Unfortunately, this means that for the past few weeks, I’ve been unfairly neglectful to my other obligation: An Hoa Children’s Shelter. While reflecting on this situation, I realized that I’ve been spending more time in Xuan Phu Shelter this month because, well, it’s easier. I’m in love with all of the children and staff there, they’ve all known me for years, and they’re always there to comfort me when I’m feeling stressed or lonely. I’ve been running to them during my whole bout of illness, and I did so knowing fully-well that I was being unfair to my current organization’s shelter. I went completely against my goal of being non-preferential this year.
It’s become a much more complicated story than I thought it could ever be. I thought I could balance my time and bounce back and forth between the two shelters/group of kids, and then I could prove to them that nothing has to change all year. But, I’ve been finding myself disappointed, confused, and scared, when I can’t help but give preference or let a conflict of interest get in the way when I have to choose between the two.
During Tet Trung Thu, I “chose” to spend more time with An Hoa Shelter over Xuan Phu Shelter, perhaps because it was the first holiday I had to split between the two groups of kids. I told the Xuan Phu kids to try their hardest to understand where my decision was coming from, and thankfully, most of them dealt with this well (enough). But, this time around, I misjudged my abilities and made the wrong decision to do a Halloween celebration for both shelters. The thing is, I forgot how much more time and energy consuming these projects would be, since I would essentially be organizing these on my own.

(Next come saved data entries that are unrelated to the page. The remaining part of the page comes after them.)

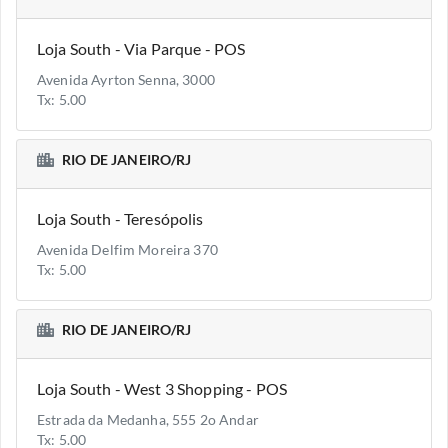
Loja South - Via Parque - POS
Avenida Ayrton Senna, 3000
Tx: 5.00
RIO DE JANEIRO/RJ
Loja South - Teresópolis
Avenida Delfim Moreira 370
Tx: 5.00
RIO DE JANEIRO/RJ
Loja South - West 3 Shopping - POS
Estrada da Medanha, 555 2o Andar
Tx: 5.00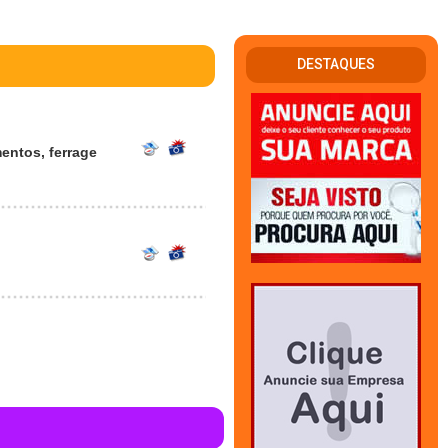
DESTAQUES
mentos, ferrage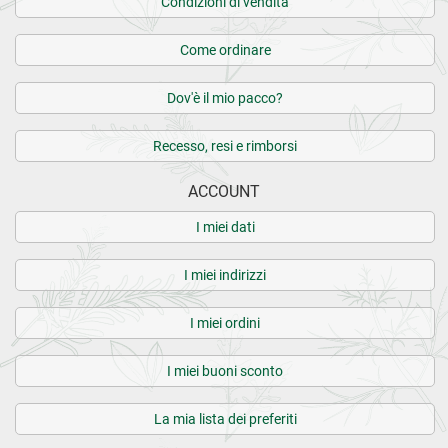
Condizioni di vendita
Come ordinare
Dov'è il mio pacco?
Recesso, resi e rimborsi
ACCOUNT
I miei dati
I miei indirizzi
I miei ordini
I miei buoni sconto
La mia lista dei preferiti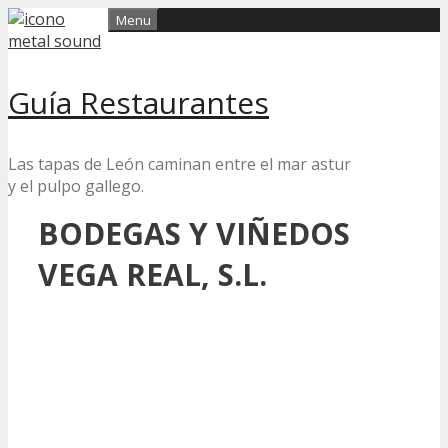
Skip
Menu
to
content
Guía Restaurantes
Las tapas de León caminan entre el mar astur
y el pulpo gallego.
BODEGAS Y VIÑEDOS
VEGA REAL, S.L.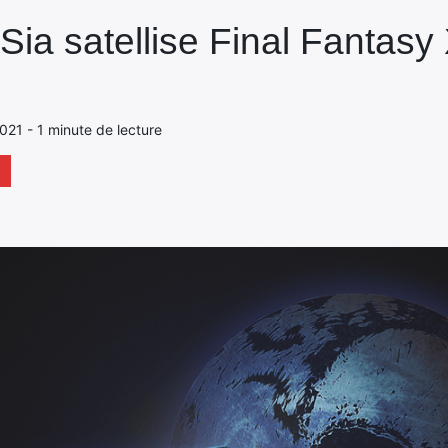
ia satellise Final Fantasy 
021 - 1 minute de lecture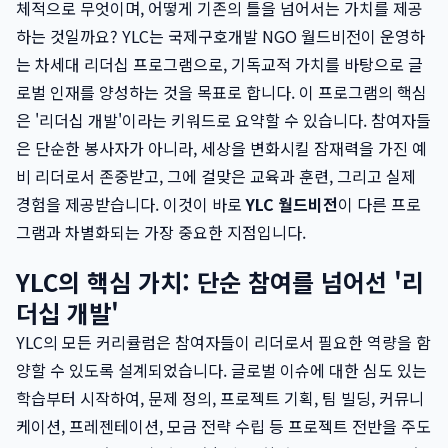
체적으로 무엇이며, 어떻게 기존의 틀을 넘어서는 가치를 제공
하는 것일까요? YLC는 국제구호개발 NGO 월드비전이 운영하
는 차세대 리더십 프로그램으로, 기독교적 가치를 바탕으로 글
로벌 인재를 양성하는 것을 목표로 합니다. 이 프로그램의 핵심
은 '리더십 개발'이라는 키워드로 요약할 수 있습니다. 참여자들
은 단순한 봉사자가 아니라, 세상을 변화시킬 잠재력을 가진 예
비 리더로서 존중받고, 그에 걸맞은 교육과 훈련, 그리고 실제
경험을 제공받습니다. 이것이 바로
YLC 월드비전
이 다른 프로
그램과 차별화되는 가장 중요한 지점입니다.
YLC의 핵심 가치: 단순 참여를 넘어선 '리
더십 개발'
YLC의 모든 커리큘럼은 참여자들이 리더로서 필요한 역량을 함
양할 수 있도록 설계되었습니다. 글로벌 이슈에 대한 심도 있는
학습부터 시작하여, 문제 정의, 프로젝트 기획, 팀 빌딩, 커뮤니
케이션, 프레젠테이션, 모금 전략 수립 등 프로젝트 전반을 주도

And now, I’ve checked myself into a failure hotel. I’ve put An Hoa Shelter’s Halloween celebration in the back-burner, since the Xuan Phu Haunted House needed so much more of my attention, and now (because of certain pressures to fulfill my obligations to An Hoa), I have to gather whatever remaining energy I have in order to do something for the other shelter. I can’t back out now, I just have to try my hardest. And this balancing act needs to be perfected soon, since these conflicts are going to happen all year.
I’ve been thinking about why this happened, about why I couldn’t just have balanced my preparation for both shelters a long time ago, in the first place. Perhaps sub-consciously, I’m scared to commit to the An Hoa kids. Now that I’m over that initial phase of introductions with those kids, I’m finally at the real “meat” of the relationship-forming process… but, maybe I’m scared to continue because I know how much it might actually change my other relationships. Or, maybe I’m intimidated by the prospect of becoming a big brother for 44 more children and therefore, spreading myself too thin. Then again, maybe it’s just a time-related issue, and I just need more time to play around with my limits and comfort zones, until I get the balance right.
Whatever it is, I hate that I have to blame my failure on external circumstances like my self-doubt, my health, or “taking on too much.” I’d like to just be able to do it all with very little complaints or worries. I hope I can do better soon.